[Source passage Boundary: Start]

Oh Function Call, Oh Function Call, Wherefore Art Thou Function Call

Ever wondered where all places a function is called in Perl? Turns out that during my jetlagged ridden first day back at work, I wrote a module that can do just that called Devel::CompiledCalls.

Use of the module is easy. You just load it from the command line:

shell$ perl -c -MDevel::CompiledCalls=Data::Dumper::Dumper myscript.pl

And BAM, it prints out just what you wanted to know:

Data::Dumper::Dumper call at line 100 of MyModule.pm
Data::Dumper::Dumper call at line 4 of myscript.pl
myscript.pl syntax OK

While traditionally it’s been easy to write code using modules like Hook::LexWrap that prints out whenever a function is executed and at that point where that function is called from, what we really want is to print out at the time the call to the function is compiled by the Perl compiler. This is important because you might have a call to the function in some code that is only executed very infrequently (e.g. leap year handling) which would not be simply identified by hooking function execution at run time.

[Source passage Boundary: End]
[Supplied entries Boundary: Start]

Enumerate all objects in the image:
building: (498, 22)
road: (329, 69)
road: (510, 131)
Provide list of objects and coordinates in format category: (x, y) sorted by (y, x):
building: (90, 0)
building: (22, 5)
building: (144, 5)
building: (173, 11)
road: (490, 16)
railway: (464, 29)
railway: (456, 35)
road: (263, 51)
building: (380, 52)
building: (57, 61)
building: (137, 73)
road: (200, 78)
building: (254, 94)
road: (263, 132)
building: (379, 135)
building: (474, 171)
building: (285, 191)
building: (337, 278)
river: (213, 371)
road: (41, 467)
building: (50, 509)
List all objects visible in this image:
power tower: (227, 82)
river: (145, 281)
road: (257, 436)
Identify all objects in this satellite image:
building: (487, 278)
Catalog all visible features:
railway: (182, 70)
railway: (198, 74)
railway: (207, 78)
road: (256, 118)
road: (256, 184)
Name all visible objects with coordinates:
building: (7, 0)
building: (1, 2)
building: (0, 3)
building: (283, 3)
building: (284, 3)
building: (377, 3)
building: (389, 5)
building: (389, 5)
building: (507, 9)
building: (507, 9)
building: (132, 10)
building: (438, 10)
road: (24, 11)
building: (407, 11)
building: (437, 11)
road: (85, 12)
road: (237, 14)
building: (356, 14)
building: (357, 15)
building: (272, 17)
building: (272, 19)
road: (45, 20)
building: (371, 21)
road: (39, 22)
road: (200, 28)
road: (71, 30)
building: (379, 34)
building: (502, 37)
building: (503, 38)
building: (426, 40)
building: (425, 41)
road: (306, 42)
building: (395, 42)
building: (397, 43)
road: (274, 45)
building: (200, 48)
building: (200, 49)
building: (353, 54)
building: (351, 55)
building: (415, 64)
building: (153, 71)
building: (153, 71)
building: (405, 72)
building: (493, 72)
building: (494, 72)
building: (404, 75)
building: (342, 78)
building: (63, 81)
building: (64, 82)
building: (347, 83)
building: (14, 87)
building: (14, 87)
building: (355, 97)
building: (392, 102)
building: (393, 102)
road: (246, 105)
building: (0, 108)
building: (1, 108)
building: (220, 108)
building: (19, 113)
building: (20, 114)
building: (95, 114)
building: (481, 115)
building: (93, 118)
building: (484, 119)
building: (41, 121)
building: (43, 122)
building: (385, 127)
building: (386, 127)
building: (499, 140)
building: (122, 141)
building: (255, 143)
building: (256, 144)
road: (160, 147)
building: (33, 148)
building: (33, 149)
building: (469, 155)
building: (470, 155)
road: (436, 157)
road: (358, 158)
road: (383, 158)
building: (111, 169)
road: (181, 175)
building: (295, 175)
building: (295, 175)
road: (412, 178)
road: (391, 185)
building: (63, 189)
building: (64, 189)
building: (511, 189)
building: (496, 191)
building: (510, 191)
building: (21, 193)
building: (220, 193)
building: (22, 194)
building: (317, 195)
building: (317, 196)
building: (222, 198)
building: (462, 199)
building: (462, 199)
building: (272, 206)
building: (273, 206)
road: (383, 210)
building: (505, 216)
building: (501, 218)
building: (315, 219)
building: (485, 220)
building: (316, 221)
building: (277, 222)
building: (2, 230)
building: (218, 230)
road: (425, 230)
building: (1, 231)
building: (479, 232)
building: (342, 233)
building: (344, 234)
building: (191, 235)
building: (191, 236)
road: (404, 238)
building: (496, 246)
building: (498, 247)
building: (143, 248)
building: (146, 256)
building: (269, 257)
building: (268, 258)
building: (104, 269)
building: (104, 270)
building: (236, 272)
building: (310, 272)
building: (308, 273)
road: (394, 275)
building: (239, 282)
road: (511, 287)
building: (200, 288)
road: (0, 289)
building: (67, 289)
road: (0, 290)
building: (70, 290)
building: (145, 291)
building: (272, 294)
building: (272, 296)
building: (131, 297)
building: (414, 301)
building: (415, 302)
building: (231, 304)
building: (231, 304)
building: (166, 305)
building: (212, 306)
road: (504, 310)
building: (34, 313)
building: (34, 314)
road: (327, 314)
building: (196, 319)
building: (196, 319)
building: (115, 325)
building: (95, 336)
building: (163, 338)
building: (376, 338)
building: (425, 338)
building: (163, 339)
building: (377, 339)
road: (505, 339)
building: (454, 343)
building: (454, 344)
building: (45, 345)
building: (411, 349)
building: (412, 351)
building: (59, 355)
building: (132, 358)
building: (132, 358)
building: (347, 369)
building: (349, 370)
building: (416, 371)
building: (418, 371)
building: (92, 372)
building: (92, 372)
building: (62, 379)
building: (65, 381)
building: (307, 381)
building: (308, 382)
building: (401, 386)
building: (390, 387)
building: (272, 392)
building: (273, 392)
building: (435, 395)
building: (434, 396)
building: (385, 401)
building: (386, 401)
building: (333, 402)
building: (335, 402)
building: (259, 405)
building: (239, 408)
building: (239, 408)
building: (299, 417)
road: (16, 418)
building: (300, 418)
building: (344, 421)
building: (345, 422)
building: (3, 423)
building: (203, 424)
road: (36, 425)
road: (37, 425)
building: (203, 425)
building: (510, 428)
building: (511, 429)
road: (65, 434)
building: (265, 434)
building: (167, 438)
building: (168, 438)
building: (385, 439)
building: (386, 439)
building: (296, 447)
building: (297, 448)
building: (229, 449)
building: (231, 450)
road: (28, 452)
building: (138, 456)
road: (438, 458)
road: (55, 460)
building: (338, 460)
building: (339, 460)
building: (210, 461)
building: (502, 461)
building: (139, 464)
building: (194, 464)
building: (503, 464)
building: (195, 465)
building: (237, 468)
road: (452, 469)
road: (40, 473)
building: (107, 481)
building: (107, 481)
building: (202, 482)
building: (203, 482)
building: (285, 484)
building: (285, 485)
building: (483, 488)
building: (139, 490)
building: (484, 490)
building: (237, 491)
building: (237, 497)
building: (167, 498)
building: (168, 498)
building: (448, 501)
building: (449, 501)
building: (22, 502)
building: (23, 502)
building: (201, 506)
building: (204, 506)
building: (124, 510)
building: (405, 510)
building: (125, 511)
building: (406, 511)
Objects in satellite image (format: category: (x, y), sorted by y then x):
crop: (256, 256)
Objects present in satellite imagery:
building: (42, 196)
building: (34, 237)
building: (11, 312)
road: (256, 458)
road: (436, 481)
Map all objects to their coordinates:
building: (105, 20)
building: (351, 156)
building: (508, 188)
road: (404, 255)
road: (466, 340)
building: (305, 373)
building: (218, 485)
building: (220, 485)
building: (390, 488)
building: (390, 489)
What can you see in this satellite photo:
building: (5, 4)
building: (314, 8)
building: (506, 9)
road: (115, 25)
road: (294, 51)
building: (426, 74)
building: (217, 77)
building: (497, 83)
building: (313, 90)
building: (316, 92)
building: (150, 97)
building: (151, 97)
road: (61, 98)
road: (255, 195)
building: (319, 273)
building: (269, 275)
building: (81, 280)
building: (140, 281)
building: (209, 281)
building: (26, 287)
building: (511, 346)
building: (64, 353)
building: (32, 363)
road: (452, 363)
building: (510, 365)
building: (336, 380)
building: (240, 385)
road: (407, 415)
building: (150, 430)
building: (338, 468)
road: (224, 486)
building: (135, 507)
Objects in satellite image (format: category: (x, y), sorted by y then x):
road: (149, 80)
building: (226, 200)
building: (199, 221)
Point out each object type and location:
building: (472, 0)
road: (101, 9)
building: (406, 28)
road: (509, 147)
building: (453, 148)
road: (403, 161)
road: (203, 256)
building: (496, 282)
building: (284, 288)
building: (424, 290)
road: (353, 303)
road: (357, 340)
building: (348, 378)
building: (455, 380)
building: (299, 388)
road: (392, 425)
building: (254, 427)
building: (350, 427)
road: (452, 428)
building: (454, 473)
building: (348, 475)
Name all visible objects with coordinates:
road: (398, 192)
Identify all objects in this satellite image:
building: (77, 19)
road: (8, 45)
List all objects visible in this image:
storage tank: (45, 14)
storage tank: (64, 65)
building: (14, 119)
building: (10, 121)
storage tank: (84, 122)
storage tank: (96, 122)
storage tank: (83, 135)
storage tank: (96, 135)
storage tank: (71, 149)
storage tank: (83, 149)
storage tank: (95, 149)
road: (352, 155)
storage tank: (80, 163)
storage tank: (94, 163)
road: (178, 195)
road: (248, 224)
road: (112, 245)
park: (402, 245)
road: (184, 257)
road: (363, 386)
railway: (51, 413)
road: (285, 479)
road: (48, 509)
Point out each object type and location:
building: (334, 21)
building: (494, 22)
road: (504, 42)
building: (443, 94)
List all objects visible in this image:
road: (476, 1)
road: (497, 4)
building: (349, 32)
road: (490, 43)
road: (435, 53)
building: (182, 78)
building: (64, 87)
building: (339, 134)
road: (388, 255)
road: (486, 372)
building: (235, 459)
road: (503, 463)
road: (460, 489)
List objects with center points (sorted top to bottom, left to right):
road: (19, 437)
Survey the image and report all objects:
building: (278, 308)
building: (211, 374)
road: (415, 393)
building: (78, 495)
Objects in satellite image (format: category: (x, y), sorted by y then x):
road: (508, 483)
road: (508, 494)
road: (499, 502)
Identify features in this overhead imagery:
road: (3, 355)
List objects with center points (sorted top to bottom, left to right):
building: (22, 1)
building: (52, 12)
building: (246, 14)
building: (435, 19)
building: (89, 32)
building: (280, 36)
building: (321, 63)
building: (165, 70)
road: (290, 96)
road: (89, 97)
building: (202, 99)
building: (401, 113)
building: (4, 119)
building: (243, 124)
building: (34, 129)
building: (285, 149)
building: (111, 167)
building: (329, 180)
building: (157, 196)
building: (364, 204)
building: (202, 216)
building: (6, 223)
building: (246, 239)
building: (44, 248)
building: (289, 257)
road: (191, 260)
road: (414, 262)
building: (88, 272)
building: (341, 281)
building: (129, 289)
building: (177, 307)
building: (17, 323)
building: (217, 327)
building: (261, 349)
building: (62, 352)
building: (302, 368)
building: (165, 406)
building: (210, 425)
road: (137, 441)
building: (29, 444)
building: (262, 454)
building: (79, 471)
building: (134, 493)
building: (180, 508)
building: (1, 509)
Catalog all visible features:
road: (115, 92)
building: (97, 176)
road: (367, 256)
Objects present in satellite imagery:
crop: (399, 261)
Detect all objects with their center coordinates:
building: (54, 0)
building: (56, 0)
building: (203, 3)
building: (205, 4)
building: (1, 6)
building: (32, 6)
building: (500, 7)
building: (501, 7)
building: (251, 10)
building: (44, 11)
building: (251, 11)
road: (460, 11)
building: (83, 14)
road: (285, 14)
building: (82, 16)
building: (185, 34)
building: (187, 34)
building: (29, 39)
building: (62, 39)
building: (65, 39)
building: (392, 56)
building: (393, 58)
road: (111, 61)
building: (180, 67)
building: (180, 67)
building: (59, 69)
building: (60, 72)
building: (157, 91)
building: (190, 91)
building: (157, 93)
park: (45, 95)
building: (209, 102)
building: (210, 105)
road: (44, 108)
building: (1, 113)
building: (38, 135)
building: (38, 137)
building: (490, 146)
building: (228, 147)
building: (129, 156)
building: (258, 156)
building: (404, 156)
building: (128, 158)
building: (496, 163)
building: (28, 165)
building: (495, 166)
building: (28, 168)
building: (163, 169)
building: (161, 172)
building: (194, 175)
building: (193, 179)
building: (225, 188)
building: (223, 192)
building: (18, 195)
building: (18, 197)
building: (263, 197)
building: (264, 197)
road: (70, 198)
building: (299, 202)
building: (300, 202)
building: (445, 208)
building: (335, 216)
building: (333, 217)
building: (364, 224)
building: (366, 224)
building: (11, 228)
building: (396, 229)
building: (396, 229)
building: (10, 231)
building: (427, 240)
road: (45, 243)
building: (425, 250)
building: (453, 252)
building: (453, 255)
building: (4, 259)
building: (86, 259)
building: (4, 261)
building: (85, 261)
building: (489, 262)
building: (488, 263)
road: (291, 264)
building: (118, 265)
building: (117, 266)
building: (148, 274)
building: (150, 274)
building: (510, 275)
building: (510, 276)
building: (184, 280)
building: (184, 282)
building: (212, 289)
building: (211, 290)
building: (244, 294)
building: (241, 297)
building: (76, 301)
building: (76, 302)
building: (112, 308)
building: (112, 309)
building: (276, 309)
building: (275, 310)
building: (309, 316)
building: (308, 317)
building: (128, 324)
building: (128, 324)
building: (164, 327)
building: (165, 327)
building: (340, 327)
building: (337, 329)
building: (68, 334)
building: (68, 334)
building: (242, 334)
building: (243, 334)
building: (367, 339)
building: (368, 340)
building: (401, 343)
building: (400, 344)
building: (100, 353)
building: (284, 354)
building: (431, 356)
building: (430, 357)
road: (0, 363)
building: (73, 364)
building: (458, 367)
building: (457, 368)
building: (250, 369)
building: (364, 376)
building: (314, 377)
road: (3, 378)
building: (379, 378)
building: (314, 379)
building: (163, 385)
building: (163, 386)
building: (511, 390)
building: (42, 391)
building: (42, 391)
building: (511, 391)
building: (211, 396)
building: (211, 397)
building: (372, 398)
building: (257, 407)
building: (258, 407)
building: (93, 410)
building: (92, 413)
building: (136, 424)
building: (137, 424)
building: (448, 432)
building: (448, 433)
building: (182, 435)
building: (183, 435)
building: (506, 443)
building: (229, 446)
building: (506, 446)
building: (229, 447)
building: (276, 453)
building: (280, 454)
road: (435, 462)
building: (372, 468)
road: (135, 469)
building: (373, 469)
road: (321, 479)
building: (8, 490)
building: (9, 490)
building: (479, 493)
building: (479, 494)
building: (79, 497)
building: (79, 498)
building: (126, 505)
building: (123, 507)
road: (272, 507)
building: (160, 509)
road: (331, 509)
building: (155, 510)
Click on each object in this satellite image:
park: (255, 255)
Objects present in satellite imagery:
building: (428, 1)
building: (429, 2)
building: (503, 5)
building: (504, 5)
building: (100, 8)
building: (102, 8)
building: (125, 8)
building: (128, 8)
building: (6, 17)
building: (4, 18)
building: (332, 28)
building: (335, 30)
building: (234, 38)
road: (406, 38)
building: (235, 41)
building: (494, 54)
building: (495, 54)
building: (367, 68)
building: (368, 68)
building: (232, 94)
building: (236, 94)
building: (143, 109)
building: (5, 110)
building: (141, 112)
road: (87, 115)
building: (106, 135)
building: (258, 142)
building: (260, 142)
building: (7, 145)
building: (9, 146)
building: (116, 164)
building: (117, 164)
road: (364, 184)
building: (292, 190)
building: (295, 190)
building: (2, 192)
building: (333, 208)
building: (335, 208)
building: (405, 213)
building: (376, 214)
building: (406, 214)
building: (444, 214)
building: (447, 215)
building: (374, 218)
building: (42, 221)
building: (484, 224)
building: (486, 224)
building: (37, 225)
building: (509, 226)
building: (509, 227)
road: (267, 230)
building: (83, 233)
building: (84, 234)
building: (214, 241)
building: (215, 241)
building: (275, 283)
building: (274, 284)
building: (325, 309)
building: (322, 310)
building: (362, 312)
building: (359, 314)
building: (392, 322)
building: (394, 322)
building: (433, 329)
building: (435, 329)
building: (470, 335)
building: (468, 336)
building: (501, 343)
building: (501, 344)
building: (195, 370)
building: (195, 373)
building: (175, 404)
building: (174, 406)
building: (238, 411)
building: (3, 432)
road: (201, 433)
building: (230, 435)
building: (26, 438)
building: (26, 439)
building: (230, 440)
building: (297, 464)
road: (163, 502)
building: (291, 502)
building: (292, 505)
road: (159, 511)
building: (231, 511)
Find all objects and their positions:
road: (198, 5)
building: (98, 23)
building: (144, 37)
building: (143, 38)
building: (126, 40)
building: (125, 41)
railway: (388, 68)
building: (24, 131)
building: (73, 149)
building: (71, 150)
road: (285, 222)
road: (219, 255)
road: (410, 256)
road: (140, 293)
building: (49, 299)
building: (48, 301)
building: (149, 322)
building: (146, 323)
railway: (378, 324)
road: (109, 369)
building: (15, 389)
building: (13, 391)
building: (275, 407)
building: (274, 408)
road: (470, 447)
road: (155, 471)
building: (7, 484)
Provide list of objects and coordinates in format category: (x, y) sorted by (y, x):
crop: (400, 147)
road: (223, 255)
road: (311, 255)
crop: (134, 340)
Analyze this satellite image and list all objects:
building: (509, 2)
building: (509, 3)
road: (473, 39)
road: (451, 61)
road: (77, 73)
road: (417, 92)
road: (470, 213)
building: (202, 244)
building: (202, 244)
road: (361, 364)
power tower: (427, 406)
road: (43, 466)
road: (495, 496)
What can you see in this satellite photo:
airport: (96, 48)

[Supplied entries Boundary: End]

-- What to produce --
In the Devel::CompiledCalls post, what is the example of code that is executed only very infrequently? Please answer using only the Devel::CompiledCalls post, not the material.

-- Answer to this exercise --
Leap year handling.